Against patriarchal structures in world coffee trade
Women's cooperative Aprolma
Aprolma cooperative (Asociación de Productoras Libres de Marcala) is located in the Marcala province, La Paz, in Central American Honduras. There is considerable experience regarding coffee cultivation in this region. Furthermore, collective projects of quality development are implemented.
Aprolma has arisen from one of the first Honduran women's cooperative. At the moment, 69 women are active members of the coop. They are producing coffee on their own land. As a rule, women are cultivating one or two hectares of acreage. Coffee is produced organically and organic-certified
Aprolma compañeras value very highly their coffee's quality, because it is the foundation of their independence and autonomy. In their view, the following four aspects are paramount:
Reinforcement of organisation by constant improvement of the production process.
Sustainable production resulting from more efficient utilisation of plantations implementing environment-friendly cultivation methods.
Direct action and practical solidarity, without intermediaries, intended to improve the quality of farmers' life.
Collective infrastructure by intelligent use of available resources.
Their raw coffee is distinguished by its special quality, a fruitiness which is sporting an accompanying liveliness even in the darker brands – e.g. in our Las Chonas single-roasted coffee and espresso.
The political situation in Honduras
Honduras has experienced a long series of military coups and colonial exploitation.
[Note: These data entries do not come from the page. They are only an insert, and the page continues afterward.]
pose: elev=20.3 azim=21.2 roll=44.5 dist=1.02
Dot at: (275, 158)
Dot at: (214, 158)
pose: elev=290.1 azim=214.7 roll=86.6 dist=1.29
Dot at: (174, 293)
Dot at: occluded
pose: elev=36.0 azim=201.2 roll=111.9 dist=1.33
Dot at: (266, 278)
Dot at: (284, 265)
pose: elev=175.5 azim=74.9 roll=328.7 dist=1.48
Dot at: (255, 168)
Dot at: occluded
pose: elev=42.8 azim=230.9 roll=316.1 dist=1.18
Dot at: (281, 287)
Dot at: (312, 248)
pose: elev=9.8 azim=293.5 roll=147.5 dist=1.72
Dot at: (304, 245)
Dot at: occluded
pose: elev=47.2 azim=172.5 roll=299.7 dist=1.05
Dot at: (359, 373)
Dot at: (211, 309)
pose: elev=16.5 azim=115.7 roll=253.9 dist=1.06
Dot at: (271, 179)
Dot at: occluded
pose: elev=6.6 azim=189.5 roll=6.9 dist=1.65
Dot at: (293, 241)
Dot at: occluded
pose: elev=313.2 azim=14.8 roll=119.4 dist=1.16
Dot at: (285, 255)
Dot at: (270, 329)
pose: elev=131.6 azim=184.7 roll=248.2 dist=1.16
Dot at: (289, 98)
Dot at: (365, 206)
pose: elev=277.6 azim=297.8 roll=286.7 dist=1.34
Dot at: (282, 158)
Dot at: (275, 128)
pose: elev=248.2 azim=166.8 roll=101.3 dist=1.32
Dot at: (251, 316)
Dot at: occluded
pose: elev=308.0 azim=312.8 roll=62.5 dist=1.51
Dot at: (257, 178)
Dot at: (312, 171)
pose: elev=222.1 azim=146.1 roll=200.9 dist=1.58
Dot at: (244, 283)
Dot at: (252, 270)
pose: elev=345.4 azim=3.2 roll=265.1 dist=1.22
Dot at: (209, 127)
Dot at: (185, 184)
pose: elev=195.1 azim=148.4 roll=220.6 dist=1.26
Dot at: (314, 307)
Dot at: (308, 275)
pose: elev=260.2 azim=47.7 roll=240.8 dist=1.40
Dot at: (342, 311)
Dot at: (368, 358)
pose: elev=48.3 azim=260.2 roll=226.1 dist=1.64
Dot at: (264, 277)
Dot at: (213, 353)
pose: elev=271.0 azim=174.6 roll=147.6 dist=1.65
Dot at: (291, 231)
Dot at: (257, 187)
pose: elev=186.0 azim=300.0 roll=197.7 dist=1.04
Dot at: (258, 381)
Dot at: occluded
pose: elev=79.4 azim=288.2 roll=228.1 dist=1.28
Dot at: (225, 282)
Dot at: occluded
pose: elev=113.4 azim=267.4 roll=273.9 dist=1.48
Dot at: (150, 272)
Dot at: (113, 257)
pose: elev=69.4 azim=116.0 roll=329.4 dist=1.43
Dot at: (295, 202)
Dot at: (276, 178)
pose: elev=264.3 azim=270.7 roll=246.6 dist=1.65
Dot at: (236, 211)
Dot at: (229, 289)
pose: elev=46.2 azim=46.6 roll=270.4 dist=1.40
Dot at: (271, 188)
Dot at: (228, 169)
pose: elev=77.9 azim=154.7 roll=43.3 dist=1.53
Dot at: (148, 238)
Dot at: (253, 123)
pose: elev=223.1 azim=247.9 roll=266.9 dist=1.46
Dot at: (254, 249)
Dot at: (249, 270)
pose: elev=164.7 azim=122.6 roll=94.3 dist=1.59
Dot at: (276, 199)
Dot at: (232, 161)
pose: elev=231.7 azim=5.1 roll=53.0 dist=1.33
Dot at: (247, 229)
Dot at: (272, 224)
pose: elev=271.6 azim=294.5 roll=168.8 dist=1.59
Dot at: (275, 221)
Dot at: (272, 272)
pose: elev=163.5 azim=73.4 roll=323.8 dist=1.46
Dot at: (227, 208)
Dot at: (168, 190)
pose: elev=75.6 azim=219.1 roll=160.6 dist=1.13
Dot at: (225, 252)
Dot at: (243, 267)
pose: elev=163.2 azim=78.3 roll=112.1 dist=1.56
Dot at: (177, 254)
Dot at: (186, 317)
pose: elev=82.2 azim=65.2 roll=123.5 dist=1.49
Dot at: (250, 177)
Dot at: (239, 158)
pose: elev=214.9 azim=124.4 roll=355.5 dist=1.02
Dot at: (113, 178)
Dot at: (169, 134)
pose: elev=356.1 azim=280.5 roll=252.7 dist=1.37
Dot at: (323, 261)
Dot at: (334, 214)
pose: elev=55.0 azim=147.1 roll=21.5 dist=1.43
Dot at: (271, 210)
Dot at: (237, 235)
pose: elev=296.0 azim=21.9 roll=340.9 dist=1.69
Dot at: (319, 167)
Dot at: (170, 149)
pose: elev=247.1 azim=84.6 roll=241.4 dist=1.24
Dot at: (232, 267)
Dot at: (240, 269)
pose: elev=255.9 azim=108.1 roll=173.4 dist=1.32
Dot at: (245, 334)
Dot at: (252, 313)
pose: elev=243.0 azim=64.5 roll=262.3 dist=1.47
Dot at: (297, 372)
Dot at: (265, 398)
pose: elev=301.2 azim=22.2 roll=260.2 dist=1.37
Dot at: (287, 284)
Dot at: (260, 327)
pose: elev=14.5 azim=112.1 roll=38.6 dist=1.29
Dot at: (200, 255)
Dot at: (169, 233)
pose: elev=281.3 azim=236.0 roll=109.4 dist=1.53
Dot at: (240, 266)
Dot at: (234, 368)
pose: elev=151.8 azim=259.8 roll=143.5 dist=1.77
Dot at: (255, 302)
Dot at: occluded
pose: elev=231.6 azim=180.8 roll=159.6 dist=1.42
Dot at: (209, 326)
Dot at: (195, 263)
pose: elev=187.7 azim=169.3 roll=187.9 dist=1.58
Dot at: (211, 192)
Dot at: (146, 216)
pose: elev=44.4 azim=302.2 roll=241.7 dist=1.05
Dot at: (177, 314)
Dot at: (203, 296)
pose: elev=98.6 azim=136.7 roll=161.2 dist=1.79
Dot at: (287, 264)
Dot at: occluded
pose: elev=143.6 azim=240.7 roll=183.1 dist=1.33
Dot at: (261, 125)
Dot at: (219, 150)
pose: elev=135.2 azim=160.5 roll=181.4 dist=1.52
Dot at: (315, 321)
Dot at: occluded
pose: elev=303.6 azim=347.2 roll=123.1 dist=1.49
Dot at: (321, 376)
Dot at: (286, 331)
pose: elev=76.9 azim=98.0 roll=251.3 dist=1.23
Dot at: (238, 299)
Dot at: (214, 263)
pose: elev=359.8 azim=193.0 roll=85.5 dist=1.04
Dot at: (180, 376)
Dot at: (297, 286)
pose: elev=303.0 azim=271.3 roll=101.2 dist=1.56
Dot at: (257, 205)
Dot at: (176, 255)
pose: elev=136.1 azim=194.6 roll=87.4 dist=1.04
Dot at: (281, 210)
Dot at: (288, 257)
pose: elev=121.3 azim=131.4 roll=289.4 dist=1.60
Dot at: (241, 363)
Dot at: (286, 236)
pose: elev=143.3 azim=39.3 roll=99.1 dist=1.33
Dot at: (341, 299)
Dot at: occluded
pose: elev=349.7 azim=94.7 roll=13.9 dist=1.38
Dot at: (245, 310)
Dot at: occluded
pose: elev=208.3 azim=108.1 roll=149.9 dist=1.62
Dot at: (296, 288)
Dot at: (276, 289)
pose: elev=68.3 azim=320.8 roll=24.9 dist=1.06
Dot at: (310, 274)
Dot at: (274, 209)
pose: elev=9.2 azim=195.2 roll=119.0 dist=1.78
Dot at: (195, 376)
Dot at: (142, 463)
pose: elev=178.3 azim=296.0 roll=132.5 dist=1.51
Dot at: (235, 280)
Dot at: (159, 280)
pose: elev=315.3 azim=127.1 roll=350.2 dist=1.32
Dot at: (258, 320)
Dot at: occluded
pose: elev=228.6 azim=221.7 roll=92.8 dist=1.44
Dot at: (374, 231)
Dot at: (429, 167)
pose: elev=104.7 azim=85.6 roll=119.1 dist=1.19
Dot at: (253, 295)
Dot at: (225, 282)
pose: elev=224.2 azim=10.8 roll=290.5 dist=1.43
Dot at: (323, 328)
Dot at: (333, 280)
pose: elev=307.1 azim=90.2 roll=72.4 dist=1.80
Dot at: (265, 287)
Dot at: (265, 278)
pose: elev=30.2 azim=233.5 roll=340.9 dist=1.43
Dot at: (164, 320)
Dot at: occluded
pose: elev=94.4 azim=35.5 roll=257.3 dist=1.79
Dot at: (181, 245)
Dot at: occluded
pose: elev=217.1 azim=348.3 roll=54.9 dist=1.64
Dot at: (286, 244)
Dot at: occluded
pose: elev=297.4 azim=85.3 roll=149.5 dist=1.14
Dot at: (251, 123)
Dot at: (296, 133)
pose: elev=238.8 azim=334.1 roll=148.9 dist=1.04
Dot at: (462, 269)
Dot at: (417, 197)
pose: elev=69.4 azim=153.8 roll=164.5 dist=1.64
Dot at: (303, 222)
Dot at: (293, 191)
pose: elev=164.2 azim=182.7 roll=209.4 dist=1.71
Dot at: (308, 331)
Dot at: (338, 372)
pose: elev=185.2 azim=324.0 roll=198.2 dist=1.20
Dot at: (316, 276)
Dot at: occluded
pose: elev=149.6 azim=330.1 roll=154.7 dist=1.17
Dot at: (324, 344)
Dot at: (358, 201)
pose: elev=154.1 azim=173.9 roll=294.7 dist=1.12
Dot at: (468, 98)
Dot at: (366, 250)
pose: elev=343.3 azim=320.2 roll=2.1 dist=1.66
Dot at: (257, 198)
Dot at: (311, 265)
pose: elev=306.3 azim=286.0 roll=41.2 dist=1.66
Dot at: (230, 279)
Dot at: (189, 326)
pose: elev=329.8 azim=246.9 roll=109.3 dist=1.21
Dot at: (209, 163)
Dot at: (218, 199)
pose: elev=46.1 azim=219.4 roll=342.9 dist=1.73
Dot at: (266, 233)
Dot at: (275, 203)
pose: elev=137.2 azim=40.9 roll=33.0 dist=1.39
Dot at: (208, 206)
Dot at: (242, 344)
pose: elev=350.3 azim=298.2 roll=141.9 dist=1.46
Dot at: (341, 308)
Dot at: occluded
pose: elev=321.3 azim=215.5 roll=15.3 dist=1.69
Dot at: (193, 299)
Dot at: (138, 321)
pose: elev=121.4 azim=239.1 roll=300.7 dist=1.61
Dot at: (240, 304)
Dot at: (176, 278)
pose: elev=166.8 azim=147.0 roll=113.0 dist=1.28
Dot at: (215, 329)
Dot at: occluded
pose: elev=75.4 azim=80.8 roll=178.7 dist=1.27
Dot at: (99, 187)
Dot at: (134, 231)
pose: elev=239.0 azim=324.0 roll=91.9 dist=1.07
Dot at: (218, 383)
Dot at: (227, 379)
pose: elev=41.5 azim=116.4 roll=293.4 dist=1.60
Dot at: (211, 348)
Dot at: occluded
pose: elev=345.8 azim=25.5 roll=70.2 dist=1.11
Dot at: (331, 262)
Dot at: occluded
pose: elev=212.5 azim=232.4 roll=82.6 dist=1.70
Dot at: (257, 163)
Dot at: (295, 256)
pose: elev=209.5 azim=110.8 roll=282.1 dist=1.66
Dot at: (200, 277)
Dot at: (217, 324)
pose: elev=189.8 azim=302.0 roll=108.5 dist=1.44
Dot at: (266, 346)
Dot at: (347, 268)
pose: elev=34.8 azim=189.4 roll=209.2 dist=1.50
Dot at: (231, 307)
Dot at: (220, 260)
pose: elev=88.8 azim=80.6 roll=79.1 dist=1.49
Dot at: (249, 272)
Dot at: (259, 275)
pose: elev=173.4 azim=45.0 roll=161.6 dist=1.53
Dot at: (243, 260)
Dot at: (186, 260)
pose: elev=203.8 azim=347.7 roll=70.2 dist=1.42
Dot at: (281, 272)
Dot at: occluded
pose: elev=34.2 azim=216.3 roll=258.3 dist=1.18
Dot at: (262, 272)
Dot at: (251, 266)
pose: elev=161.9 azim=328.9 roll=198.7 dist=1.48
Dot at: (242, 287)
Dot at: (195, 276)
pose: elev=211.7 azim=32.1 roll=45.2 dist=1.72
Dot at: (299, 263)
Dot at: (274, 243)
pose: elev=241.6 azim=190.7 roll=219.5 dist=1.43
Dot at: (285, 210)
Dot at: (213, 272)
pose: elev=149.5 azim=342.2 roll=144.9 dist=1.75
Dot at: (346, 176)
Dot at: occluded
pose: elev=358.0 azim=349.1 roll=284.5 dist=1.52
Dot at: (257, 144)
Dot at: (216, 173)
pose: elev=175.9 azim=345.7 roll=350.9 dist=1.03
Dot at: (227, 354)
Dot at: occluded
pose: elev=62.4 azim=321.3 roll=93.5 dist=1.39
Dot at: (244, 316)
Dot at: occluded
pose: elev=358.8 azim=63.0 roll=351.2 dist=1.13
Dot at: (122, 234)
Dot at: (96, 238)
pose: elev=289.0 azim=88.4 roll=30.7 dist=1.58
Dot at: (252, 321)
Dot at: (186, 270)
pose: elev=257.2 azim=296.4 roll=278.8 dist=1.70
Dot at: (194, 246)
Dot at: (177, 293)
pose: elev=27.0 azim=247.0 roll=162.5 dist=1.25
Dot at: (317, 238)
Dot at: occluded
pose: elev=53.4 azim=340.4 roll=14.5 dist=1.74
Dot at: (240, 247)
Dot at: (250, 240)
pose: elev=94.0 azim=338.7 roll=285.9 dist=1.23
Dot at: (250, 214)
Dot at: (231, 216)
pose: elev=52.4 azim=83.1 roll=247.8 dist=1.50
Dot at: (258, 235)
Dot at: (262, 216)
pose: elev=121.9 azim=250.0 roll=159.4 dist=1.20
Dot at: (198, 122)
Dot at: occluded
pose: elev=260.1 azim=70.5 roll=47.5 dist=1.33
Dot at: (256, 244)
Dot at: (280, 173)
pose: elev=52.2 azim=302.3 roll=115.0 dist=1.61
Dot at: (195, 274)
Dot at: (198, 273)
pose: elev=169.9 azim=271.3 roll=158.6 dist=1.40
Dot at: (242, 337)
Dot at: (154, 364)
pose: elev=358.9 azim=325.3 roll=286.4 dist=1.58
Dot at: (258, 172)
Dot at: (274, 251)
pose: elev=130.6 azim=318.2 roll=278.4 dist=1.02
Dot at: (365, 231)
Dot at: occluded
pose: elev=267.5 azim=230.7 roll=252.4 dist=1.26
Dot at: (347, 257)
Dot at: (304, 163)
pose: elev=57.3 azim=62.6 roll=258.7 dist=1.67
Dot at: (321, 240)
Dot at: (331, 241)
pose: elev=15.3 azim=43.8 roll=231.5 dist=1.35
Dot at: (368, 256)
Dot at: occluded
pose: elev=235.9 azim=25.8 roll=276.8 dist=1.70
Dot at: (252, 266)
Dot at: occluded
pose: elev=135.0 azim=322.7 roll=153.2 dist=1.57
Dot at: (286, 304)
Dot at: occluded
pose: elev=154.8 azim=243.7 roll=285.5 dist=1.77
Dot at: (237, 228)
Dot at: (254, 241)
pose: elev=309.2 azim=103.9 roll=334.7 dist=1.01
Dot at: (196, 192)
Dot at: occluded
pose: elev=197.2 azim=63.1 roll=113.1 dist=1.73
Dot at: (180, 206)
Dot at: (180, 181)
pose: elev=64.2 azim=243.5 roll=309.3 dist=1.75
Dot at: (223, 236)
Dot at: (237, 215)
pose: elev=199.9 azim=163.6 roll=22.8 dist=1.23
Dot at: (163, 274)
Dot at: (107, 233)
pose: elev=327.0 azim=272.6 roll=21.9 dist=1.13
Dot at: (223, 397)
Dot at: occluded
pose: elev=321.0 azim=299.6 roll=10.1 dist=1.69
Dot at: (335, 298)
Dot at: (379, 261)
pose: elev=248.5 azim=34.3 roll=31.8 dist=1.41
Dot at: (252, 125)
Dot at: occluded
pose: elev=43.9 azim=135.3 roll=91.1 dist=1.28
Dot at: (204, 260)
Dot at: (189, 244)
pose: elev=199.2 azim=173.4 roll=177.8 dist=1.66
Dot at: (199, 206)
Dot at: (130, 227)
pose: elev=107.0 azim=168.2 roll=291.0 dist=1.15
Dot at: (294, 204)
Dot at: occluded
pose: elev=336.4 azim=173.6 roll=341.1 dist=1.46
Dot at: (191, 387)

Generous political and economic conditions have attracted capital-strong corporations like United Fruit Company establishing huge plantations and have resulted in the development of the proverbial 'banana republic'. Several dictators being supported by other countries have been representing international donors' interests. In 1954, Honduras placed its territory at the disposal of intervention forces overthrowing Guatemala's president. Additionally, the country has been the beachhead and sanctuary of the Contras in the Nicaraguan civil war.
On June 28 2009, the president of Honduras was overthrown by a military coup. Consequently, the security situation has deteriorated dramatically. Well-known political activists like Berta Caceres of the indigenous organisation Copinh have been murdered. An especially drastic increase in hate crimes against members of the LGBTI* community has occurred. Legal investigation of these crimes is rare. On the contrary, big corporations, political leaders and the military are participating frequently in murders and crimes against human rights. A climate of corruption, lawlessness and violence prevails. In the aftermath of the November 2017 elections, accusations of fraud and manipulation have been put forward. In the subsequent protests, at least 20 people have lost their lives and thousands have been arrested.
Self-organisation and political independence
Consequently, everyday work of the women's coop is taking place under difficult political conditions. Aprolma's members currently also are facing new challenges like global warming and increasingly extreme weather conditions. They are spreading information regarding these developments' consequences like decreasing agricultural gain or quality loss and increasing poverty of the rural population and developing active counter-measures. Additionally, they are continuing to organise against Honduras' patriarchal system and against blackmail and threats of armed groups co-operating with corrupt politicians and the military.
Moreover, compañeras' self-organisation and financial independence in the coffee trade still aren't accepted automatically by male compañeros. Therefore, collective work in the coop is not merely making a big point encouraging emancipation and equal labour relations but is also practically relevant for economic and political independence.